* _Provided data_:
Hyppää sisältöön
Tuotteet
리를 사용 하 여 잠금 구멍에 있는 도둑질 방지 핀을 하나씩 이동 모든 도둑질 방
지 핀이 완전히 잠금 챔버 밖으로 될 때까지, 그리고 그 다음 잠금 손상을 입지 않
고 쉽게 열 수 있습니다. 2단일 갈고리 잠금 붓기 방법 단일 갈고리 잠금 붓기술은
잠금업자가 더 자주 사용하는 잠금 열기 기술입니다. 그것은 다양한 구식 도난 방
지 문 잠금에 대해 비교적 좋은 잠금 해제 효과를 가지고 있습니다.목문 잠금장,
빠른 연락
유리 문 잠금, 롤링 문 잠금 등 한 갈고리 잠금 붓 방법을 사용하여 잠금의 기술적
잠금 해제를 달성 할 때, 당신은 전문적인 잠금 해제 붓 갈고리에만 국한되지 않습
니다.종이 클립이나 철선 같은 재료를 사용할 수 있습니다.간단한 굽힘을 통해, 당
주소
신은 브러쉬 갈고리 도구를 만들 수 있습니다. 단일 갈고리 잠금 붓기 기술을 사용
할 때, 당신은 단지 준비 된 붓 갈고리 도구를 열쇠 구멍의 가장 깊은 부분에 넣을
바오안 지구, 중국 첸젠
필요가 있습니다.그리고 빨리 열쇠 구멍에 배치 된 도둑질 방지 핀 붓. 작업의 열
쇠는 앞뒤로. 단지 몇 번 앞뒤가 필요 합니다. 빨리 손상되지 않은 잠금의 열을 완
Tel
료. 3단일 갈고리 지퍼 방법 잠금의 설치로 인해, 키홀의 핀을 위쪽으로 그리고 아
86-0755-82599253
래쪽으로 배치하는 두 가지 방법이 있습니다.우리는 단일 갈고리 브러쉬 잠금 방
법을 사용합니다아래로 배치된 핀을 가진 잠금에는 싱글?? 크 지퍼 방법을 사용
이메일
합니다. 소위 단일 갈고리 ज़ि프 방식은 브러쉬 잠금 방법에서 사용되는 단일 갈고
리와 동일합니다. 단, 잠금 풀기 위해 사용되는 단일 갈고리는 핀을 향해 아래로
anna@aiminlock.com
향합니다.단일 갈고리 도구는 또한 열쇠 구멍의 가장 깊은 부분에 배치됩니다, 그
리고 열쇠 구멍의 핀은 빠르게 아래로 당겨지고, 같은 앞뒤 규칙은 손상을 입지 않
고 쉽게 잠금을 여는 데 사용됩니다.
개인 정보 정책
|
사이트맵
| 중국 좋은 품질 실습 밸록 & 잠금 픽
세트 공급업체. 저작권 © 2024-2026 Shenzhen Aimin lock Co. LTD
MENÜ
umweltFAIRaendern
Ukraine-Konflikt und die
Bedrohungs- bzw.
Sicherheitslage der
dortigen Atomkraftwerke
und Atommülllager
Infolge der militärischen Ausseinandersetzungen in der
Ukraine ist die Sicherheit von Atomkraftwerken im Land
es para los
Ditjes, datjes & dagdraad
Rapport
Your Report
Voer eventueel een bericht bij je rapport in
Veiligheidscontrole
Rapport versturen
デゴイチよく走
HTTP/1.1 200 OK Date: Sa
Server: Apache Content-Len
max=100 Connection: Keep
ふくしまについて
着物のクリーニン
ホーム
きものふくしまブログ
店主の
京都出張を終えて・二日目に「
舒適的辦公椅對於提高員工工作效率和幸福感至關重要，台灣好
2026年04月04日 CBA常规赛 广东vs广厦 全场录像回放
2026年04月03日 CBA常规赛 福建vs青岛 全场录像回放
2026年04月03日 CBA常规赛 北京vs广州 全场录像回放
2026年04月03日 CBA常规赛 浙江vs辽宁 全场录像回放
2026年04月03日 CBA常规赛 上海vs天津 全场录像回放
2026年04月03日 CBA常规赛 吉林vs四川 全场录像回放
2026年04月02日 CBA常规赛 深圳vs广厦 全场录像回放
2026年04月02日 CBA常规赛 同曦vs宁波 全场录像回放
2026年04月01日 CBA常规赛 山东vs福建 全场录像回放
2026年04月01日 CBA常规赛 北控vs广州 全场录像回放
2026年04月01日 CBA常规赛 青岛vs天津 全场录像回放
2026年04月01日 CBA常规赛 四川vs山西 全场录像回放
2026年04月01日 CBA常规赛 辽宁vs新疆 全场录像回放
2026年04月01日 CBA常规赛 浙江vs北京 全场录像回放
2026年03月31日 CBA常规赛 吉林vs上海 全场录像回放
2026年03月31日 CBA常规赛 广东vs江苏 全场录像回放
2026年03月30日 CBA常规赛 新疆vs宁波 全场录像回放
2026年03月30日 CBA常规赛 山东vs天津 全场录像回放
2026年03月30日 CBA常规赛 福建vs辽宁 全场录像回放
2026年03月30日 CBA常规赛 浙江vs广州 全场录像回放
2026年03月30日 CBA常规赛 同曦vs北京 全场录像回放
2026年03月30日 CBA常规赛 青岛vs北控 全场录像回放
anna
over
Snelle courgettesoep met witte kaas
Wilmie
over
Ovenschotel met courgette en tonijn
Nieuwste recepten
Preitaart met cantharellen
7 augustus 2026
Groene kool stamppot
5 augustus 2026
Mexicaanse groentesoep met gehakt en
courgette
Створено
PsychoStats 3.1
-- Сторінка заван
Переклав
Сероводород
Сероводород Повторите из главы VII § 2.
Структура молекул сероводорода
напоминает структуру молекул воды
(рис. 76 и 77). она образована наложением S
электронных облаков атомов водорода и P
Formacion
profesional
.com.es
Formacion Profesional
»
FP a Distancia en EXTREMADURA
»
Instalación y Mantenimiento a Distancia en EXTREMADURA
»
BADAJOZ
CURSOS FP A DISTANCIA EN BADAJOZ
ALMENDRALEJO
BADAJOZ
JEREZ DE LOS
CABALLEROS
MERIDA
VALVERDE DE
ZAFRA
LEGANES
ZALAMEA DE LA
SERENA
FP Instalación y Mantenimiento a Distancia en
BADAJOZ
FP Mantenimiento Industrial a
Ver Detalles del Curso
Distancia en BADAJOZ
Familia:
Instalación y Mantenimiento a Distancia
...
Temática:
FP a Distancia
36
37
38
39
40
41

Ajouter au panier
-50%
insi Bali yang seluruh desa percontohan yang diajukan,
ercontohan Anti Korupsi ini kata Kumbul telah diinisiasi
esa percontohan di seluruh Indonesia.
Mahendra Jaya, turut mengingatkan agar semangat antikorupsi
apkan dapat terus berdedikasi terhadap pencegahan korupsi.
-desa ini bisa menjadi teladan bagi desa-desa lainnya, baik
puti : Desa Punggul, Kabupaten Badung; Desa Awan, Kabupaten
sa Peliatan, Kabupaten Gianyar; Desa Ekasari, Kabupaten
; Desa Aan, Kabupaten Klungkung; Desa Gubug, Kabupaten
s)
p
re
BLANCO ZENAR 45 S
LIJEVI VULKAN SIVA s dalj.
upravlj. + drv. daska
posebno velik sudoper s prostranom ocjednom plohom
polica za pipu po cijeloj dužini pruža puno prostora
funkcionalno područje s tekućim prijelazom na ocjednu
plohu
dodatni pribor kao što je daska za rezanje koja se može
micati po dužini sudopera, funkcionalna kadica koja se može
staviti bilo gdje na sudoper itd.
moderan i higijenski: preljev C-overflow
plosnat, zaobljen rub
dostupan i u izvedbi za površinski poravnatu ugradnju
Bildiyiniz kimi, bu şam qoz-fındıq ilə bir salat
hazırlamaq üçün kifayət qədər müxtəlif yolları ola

* _Exercise brief_:
If a line above holds "seluruh", count it; say how many such lines there are and nothing else.

* _Result_:
2